Among the entries below, one stretch runs from the line that contains "neck: (257, 265)" through the line that contains "right knee: (90, 374)". Repeat that stretch exactly, ends included, and only that.

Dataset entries
------
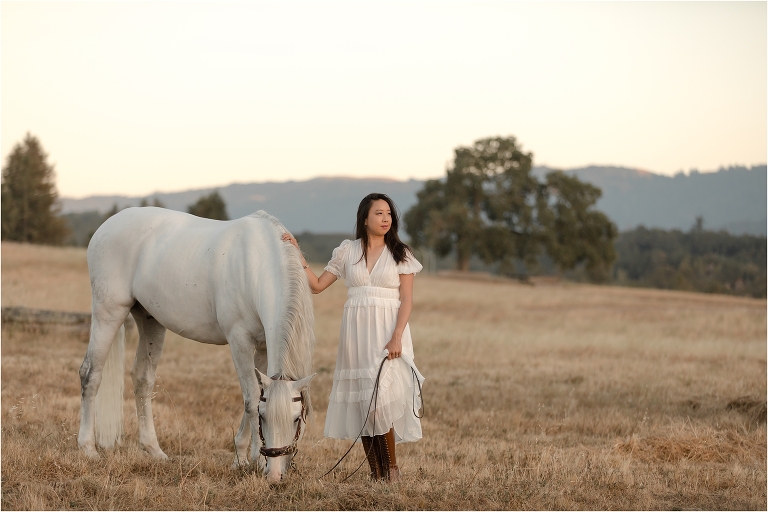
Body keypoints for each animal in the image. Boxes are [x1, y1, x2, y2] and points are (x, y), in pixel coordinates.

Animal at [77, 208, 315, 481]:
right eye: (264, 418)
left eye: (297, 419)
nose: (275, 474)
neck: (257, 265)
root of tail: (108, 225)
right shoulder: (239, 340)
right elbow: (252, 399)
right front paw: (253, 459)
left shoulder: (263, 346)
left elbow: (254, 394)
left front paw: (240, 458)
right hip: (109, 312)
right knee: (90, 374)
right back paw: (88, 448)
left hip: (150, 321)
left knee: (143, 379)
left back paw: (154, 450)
------
• Answer space:
neck: (257, 265)
root of tail: (108, 225)
right shoulder: (239, 340)
right elbow: (252, 399)
right front paw: (253, 459)
left shoulder: (263, 346)
left elbow: (254, 394)
left front paw: (240, 458)
right hip: (109, 312)
right knee: (90, 374)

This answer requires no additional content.